**Data excerpts:**
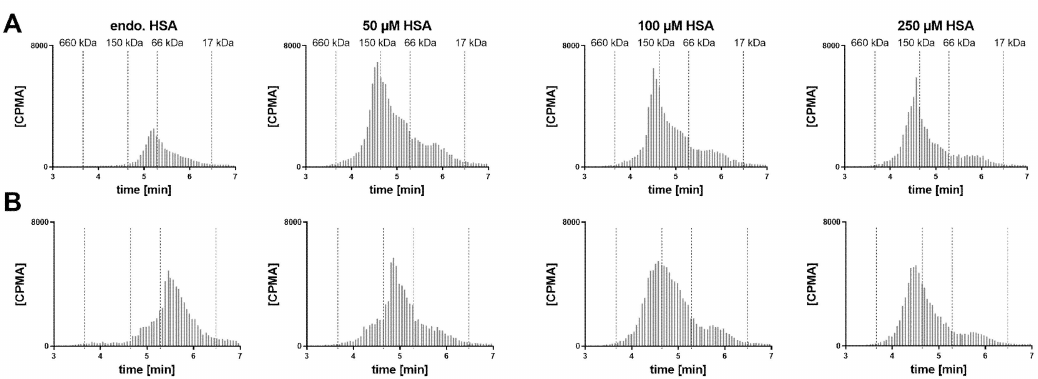
Figure 5. Radio-size exclusion chromatograms of FabA–CSA complexes formed after 4 h incubation in cynomolgus monkey VH supplemented with albumin. Two di ff erent concentrations of FabA were tested, namely ( A ) 0.6 and ( B ) 6 µ M. Endogenous albumin concentrations were supplemented with 50, 100 and 250 µ M of CSA.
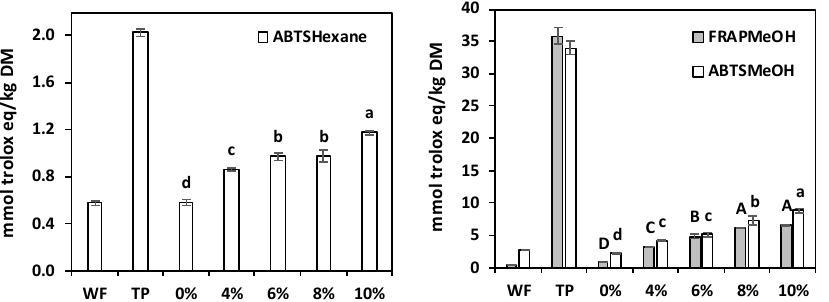
Figure 4. Antioxidant capacity (FRAP and ABTS tests) of the lipophilic extracts (in hexane) and hydrophilic extracts (in 80% methanol) of bread wheat flour (WF), tomato pomace (TP), and crackers prepared with increasing TP percentages. The error bars represent the standard deviation; different letters indicate significant differences ( p ≤ 0.05) among cream crackers.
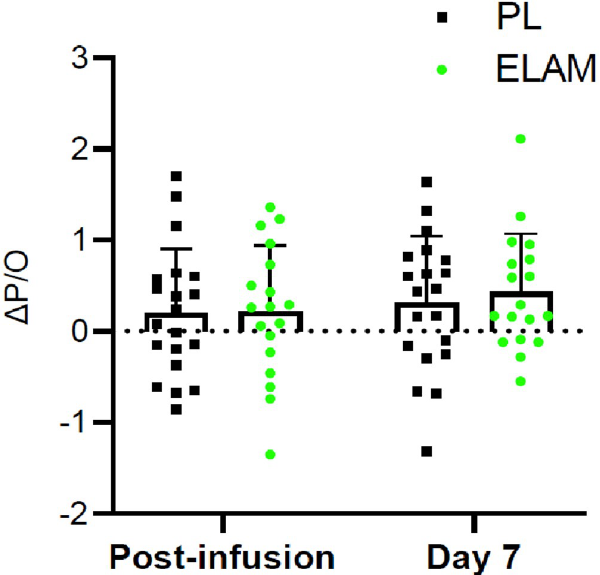
Table in S1 File. This stability of resting P/O indicates that the improvement in ATP the result of higher flux through the ETC rather than more efficient synthesis of ATP per O uptake.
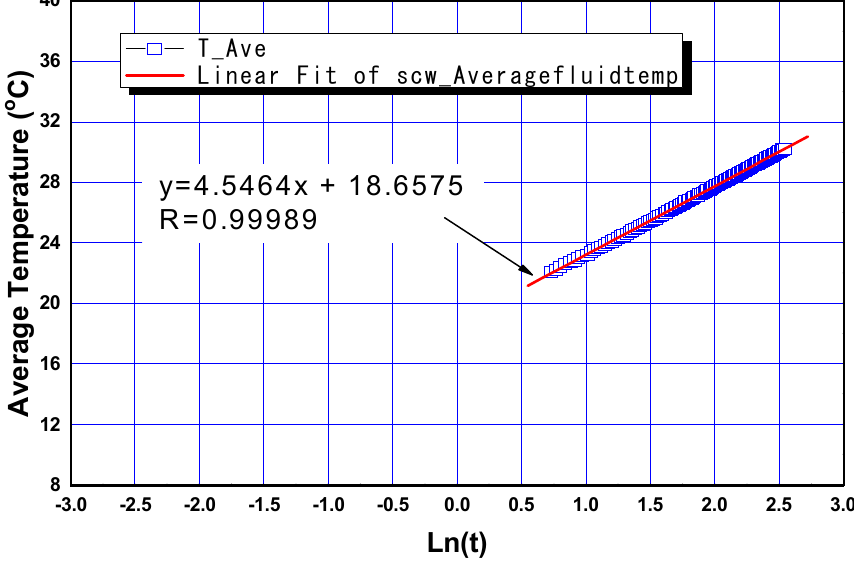
Figure 9. Linearization of the average temperature at the location of the upper return pipe. Table 6. Results of effective conductivity calculation.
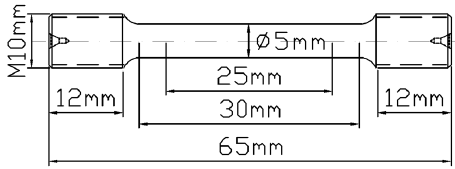
Figure 3. Sampling position of tensile specimen.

**TASK OBJECTIVE:** Here the lines from the one with "Table in S1" through the last line of the data above need to be repeated exactly, both included, and any picture omitted.

**ANSWER SECTION:**
Table in S1 File. This stability of resting P/O indicates that the improvement in ATP the result of higher flux through the ETC rather than more efficient synthesis of ATP per O uptake.
Figure 9. Linearization of the average temperature at the location of the upper return pipe. Table 6. Results of effective conductivity calculation.
Figure 3. Sampling position of tensile specimen.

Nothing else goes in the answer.